Figure 42: Schematic diagram of the proposed process consisting of the LD converter and the PCM heat storage reactor (Maruoka and Akiyama, 2002).

The high temperature encapsulated PCMs are demonstrating their full potential with that particular application.

4.4.2

Previous studies on using fluidized beds.

The circulating fluidized bed (CFB) is increasingly used in chemical reactors and in physical gas-solid processes (e.g. drying). New concepts of thermal energy storage systems are being developed for concentrated solar energy capture/storage systems or industrial waste heat recovery. They use a fluidized bed as transfer and storage medium to replace thermal fluids or molten salts (Chen et al., 2005).

In the first case, an air-to-sand exchanger is installed in the receiver tower in order to minimize the losses. The sand is fluidized in the exchanger and air is passed through it. The exchange of heat between the air and the moving sand is excellent thanks to the fluidization of the sand. The air circulating reaches very high temperatures in the receiver, and carries the heat to the storage and the production unit. Such a system helps to improve the efficiency and storage rates of the plant (Figure 5 a). The typical set-up of Figure 5 b, applicable in solar towers and in waste heat recovery, applies a dense particle bed conveyed within a tube bundle to capture the heat at bed temperatures between 500 and 750 °C, thereafter using the stored heat in a bubbling fluidized bed steam boiler (European Union, 2011). A CFB shares many of its advantages with traditional bubbling fluidized beds (BFB), including temperature uniformity and excellent heat transfer. The continuous carry-over of particles implies solids’ collection and return equipment. In solar energy capture systems, solar heat will be captured at the outside tube wall, and subsequently transferred to the circulating solids.
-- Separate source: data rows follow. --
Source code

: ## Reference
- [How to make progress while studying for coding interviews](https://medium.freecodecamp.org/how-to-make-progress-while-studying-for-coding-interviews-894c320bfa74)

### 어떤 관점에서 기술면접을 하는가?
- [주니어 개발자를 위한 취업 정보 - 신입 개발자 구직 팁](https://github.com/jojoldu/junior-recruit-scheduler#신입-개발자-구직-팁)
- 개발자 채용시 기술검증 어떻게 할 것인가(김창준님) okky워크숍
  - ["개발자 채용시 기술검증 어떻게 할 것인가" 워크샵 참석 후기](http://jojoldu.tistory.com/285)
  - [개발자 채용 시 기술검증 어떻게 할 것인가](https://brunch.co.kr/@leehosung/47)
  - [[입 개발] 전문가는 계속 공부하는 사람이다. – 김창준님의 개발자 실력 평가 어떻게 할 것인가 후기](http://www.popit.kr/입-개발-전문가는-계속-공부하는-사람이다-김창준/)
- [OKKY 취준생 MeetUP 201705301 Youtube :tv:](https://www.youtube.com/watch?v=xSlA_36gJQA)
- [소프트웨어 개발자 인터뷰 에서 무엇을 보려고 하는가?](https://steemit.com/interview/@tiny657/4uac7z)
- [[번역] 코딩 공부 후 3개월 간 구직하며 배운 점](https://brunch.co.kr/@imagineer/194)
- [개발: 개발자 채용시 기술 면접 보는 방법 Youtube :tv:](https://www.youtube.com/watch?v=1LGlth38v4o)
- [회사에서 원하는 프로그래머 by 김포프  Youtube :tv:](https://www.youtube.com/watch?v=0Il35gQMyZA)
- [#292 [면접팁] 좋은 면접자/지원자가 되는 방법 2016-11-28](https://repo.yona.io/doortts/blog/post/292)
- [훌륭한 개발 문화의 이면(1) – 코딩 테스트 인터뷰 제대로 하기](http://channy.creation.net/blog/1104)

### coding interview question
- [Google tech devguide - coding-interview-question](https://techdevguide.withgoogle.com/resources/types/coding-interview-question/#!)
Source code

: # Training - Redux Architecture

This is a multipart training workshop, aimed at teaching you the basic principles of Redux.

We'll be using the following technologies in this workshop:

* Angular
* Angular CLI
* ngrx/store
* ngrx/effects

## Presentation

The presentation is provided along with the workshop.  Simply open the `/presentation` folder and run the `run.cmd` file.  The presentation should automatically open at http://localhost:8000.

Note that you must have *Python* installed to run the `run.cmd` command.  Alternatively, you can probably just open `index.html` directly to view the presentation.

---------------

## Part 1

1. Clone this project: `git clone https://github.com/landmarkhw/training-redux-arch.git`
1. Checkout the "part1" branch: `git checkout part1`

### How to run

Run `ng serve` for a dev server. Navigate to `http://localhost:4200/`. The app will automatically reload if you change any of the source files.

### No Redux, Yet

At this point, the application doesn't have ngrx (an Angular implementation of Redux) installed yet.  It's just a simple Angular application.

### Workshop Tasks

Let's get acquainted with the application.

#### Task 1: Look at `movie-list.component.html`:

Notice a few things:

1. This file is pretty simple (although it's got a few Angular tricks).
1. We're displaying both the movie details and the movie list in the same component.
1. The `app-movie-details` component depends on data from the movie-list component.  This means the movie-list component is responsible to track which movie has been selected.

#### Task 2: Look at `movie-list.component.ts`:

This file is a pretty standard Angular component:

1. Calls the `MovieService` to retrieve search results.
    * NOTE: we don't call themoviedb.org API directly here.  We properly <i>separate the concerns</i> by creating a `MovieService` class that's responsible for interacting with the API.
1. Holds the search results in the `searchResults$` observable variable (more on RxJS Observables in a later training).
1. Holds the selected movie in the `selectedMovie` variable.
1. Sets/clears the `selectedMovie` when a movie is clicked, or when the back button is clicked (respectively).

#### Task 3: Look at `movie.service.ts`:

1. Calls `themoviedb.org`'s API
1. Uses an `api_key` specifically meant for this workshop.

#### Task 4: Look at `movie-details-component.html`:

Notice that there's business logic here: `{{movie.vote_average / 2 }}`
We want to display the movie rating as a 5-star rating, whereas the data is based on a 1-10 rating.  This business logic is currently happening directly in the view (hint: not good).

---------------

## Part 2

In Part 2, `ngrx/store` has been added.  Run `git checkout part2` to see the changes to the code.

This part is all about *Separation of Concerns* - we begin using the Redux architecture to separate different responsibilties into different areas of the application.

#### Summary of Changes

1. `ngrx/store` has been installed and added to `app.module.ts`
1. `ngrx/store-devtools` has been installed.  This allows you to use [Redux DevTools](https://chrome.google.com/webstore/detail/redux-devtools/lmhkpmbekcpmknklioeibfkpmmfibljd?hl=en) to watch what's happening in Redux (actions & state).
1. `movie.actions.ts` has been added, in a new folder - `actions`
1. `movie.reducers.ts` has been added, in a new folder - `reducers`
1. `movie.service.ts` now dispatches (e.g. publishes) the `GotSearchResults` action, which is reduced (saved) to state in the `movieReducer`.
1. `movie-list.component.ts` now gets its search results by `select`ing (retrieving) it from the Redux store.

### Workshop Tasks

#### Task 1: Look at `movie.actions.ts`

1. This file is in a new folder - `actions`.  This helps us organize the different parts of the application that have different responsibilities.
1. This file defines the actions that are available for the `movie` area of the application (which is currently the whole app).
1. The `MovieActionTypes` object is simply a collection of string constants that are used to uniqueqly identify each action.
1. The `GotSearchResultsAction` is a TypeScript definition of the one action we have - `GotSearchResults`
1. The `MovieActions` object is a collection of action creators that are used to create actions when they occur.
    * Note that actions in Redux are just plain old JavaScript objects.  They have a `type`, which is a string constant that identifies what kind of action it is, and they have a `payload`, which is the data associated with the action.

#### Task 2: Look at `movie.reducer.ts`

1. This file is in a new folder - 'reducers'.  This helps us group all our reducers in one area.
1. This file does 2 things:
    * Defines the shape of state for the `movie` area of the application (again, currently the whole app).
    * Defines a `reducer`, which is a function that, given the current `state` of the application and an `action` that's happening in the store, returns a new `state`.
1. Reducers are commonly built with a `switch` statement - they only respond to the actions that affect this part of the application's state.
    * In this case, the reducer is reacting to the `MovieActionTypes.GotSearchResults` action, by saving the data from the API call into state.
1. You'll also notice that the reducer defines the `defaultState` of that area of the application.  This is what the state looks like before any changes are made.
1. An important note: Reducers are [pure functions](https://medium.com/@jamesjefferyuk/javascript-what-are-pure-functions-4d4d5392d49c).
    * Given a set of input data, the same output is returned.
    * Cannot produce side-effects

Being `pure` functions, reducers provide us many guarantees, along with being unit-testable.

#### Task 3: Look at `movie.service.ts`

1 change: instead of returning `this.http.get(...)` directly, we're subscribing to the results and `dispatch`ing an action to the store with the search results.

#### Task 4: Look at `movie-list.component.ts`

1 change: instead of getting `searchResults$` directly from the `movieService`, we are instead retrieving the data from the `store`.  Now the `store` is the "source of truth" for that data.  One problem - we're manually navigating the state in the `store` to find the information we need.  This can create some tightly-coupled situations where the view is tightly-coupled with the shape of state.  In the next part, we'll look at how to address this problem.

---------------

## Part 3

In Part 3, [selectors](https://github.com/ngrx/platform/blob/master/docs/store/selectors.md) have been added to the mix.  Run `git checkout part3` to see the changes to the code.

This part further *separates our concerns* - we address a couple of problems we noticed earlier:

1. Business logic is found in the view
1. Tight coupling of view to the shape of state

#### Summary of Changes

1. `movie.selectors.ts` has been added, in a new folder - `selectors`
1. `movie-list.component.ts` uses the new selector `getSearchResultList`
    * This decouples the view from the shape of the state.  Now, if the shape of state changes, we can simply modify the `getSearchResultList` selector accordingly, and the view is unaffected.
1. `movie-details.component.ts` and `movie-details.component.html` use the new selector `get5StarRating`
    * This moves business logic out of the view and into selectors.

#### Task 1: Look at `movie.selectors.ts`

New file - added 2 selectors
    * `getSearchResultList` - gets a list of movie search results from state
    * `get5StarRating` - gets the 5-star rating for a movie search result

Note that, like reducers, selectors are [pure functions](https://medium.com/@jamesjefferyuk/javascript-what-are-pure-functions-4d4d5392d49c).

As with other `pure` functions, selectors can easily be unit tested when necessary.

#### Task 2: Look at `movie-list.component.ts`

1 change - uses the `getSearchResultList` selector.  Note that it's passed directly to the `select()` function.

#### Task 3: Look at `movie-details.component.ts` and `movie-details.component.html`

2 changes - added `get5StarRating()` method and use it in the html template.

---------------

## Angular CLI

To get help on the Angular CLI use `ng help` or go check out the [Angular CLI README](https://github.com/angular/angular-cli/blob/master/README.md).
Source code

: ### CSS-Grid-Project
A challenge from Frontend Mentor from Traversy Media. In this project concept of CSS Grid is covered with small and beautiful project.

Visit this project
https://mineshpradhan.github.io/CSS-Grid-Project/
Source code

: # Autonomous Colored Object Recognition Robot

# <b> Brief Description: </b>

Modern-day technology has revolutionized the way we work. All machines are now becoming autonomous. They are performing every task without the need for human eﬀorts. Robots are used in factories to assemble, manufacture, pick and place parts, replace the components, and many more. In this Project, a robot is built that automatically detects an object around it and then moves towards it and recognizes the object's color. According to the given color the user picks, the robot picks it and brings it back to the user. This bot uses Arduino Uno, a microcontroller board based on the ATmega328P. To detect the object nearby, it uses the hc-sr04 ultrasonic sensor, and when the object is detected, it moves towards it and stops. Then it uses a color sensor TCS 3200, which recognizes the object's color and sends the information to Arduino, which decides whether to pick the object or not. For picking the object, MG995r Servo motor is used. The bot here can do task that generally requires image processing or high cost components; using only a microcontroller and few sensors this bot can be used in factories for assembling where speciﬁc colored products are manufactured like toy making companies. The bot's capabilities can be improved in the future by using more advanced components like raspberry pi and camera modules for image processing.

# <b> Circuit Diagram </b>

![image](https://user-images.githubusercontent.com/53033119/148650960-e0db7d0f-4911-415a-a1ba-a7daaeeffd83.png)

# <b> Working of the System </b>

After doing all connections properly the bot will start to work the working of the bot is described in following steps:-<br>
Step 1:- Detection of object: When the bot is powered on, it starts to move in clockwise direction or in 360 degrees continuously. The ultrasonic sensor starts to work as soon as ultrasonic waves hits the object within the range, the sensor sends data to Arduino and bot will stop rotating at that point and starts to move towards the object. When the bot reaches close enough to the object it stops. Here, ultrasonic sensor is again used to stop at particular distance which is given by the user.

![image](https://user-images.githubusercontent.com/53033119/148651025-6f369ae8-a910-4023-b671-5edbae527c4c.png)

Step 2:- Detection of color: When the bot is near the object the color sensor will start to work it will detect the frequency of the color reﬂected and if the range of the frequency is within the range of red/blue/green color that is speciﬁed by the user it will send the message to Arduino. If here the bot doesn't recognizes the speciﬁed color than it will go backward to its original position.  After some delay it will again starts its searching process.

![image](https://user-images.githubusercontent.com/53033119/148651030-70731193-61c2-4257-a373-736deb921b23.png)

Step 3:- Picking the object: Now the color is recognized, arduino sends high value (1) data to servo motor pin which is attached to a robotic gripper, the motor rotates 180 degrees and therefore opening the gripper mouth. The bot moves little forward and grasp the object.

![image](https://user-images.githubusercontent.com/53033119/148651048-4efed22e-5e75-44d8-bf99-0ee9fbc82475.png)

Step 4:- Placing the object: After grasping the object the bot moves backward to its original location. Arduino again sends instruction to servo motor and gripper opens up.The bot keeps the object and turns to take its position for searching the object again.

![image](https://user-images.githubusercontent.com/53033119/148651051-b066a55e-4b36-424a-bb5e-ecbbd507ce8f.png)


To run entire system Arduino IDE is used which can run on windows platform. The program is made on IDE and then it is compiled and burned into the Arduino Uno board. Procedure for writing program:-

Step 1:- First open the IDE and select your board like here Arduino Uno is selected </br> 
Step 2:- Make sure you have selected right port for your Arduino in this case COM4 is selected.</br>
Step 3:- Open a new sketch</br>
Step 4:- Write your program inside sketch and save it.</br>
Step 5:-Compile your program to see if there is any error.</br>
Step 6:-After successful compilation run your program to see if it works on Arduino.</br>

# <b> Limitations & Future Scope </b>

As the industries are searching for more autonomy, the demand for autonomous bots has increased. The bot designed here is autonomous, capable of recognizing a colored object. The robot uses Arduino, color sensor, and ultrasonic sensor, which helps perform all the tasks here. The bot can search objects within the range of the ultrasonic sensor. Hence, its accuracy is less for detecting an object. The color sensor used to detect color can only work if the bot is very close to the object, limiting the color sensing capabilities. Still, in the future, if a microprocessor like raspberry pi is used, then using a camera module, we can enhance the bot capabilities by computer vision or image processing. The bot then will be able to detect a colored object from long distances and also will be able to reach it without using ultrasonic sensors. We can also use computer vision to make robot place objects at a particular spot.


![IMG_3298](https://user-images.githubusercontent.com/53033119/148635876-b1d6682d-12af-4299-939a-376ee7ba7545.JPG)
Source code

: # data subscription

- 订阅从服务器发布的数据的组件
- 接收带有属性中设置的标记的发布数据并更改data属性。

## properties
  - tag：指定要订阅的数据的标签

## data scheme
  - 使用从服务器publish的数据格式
At present, this specific solution is still in its development stages and several problems are still, as yet, to be resolved (Medrano et al., 2010).

4.4.3

Encapsulated PCM in fluidised beds.

A new system for the storage of low temperature thermal solar energy, which consists of a bubbling fluidized bed filled with granular phase change materials, has been undergoing tests in Madrid since 2010. In this system, the main advantages of both technologies are combined: the high heat transfer coefficients of bubbling fluidized beds and the high thermal energy storage capacity in the reduced volume of phase change materials. The project is focused on storage at specifically low temperatures.

Such a technology combined with SiC encapsulated molten salt PCM would be capable of combining the benefits of both technologies. The thermal conductivity of the particles, which are the result of their ceramic coating, would optimise the heat exchange. As in HT concrete, the latent heat would increase the amount of energy stored. The life cycle of the system and aging of the particles would require a careful study. If the shells of the PCM were to break or leak, the result would be leakage of the molten salt from the shell and consequent damage to the fluidised bed, by corrosion, defluidization and possible sintering of the bed material if low melting eutectics can be formed.